Introduced May 20, 2025 by Rosa L. Delauro · Last progress May 20, 2025
The bill expands access and affordability of diapers for low-income families and medically needy individuals through targeted federal funding and tax-advantaged accounts—improving health and reducing caregiving costs—while increasing federal expenditures and imposing new compliance, administrative, and reporting costs on manufacturers, states, and nonprofits.
Low-income families and parents will receive free diapers and diapering supplies through a federally supported program ($200M/year FY2026–2029), lowering out-of-pocket child-care costs.
People with disabilities and medically complex children and adults will gain greater access to medically necessary diapers/incontinence supplies (including allergen-free disposables), improving hygiene and health outcomes.

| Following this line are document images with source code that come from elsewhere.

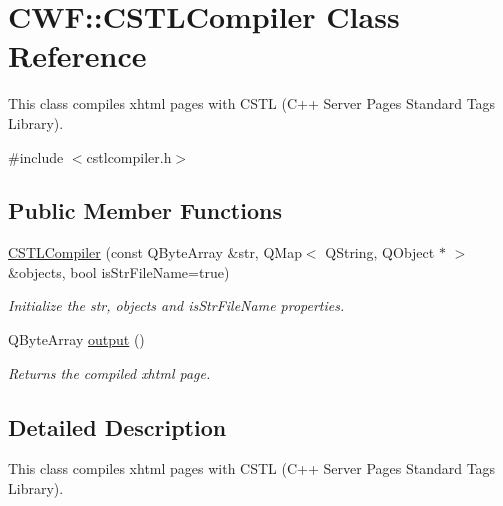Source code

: \hypertarget{class_c_w_f_1_1_c_s_t_l_compiler}{\section{C\+W\+F\+:\+:C\+S\+T\+L\+Compiler Class Reference}
\label{class_c_w_f_1_1_c_s_t_l_compiler}
}


This class compiles xhtml pages with C\+S\+T\+L (C++ Server Pages Standard Tags Library).  




{\ttfamily \#include $<$cstlcompiler.\+h$>$}

\subsection*{Public Member Functions}
\begin{DoxyCompactItemize}
\item 
\hyperlink{class_c_w_f_1_1_c_s_t_l_compiler_a58e8247e5bd5b41a175aee75b9ddf6fc}{C\+S\+T\+L\+Compiler} (const Q\+Byte\+Array \&str, Q\+Map$<$ Q\+String, Q\+Object $\ast$ $>$ \&objects, bool is\+Str\+File\+Name=true)
\begin{DoxyCompactList}\small\item\em Initialize the str, objects and is\+Str\+File\+Name properties. \end{DoxyCompactList}\item 
Q\+Byte\+Array \hyperlink{class_c_w_f_1_1_c_s_t_l_compiler_aa28ba20afd8d5ff643a773d7fa5c0b54}{output} ()
\begin{DoxyCompactList}\small\item\em Returns the compiled xhtml page. \end{DoxyCompactList}\end{DoxyCompactItemize}


\subsection{Detailed Description}
This class compiles xhtml pages with C\+S\+T\+L (C++ Server Pages Standard Tags Library). 


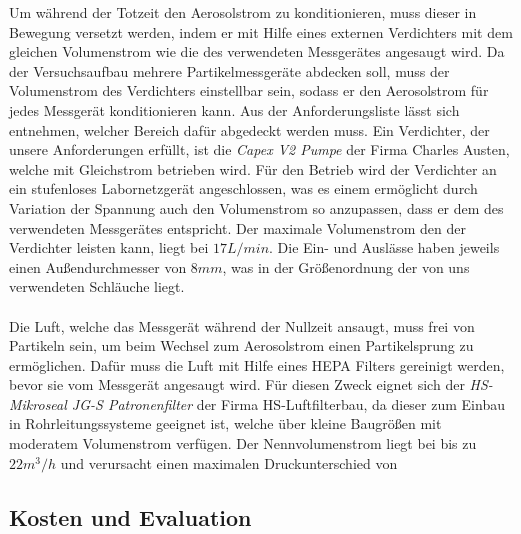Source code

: Um während der Totzeit den Aerosolstrom zu konditionieren, muss dieser in Bewegung versetzt werden, indem er mit Hilfe eines externen Verdichters mit dem gleichen Volumenstrom wie die des verwendeten Messgerätes angesaugt wird. Da der Versuchsaufbau mehrere Partikelmessgeräte abdecken soll, muss der Volumenstrom des Verdichters einstellbar sein, sodass er den Aerosolstrom für jedes Messgerät konditionieren kann. Aus der Anforderungsliste lässt sich entnehmen, welcher Bereich dafür abgedeckt werden muss. Ein Verdichter, der unsere Anforderungen erfüllt, ist die \textit{Capex V2 Pumpe} der Firma Charles Austen, welche mit Gleichstrom betrieben wird. Für den Betrieb wird der Verdichter an ein stufenloses Labornetzgerät angeschlossen, was es einem ermöglicht durch Variation der Spannung auch den Volumenstrom so anzupassen, dass er dem des verwendeten Messgerätes entspricht. Der maximale Volumenstrom den der Verdichter leisten kann, liegt bei \(17 L/min\). Die Ein- und Auslässe haben jeweils einen Außendurchmesser von \(8mm\), was in der Größenordnung der von uns verwendeten Schläuche liegt.
\\\\
Die Luft, welche das Messgerät während der Nullzeit ansaugt, muss frei von Partikeln sein, um beim Wechsel zum Aerosolstrom einen Partikelsprung zu ermöglichen. Dafür muss die Luft mit Hilfe eines HEPA Filters gereinigt werden, bevor sie vom Messgerät angesaugt wird. Für diesen Zweck eignet sich der \textit{HS-Mikroseal JG-S Patronenfilter} der Firma HS-Luftfilterbau, da dieser zum Einbau in Rohrleitungssysteme geeignet ist, welche über kleine Baugrößen mit moderatem Volumenstrom verfügen. Der Nennvolumenstrom liegt bei bis zu \(22m^3 / h\) und verursacht einen maximalen Druckunterschied von 

\subsection{Kosten und Evaluation}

Employees and beneficiaries can use pre-tax HSA/Archer MSA funds and employer FSAs/HRAs to pay for medically necessary diapers and wipes, increasing affordability and flexibility of employer-provided and individual benefits.

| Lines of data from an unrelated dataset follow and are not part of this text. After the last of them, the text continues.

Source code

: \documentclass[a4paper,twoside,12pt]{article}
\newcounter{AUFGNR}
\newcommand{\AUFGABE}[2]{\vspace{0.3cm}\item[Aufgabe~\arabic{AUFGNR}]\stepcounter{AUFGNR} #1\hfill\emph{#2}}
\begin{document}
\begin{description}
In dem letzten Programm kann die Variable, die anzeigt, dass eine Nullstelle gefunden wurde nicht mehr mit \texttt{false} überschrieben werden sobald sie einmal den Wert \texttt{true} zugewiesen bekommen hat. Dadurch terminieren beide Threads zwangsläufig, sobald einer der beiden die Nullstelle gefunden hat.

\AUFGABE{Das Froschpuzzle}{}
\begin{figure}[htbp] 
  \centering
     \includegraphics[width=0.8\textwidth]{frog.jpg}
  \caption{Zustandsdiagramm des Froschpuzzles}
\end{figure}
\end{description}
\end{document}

Taxpayers will face increased federal costs from the $200M/year program (FY2026–2029) and some reduction in federal revenue due to expanded tax-advantaged treatment of diaper purchases.
Manufacturers and suppliers must meet new product requirements (latex/common-allergen exclusions and retail quality standards), likely raising compliance and production costs that could be passed to consumers or reduce product availability.
States will incur new reporting, monitoring, and administrative duties (capped at 5%), requiring staff time and possibly reallocating resources from other programs.
Based on analysis of 3 sections of legislative text.
Directs increased SSBG funds and $200M/year (FY2026–2029) to diaper and incontinence assistance and makes medically necessary diapers reimbursable via HSAs/FSAs/HRAs/MSAs.
Sets the Social Services Block Grant (SSBG) formula to $1.9 billion for each fiscal year 2026–2029, requires States to apply any increase in SSBG allotments from that change to diaper and adult incontinence assistance, and provides a $200 million annual appropriation for FY2026–2029 to support those efforts and related technical assistance and evaluation. Expands tax-advantaged health accounts (HSAs, Archer MSAs, FSAs, HRAs) to treat medically necessary diapers and related diapering supplies as qualified medical expenses for reimbursement beginning in 2026.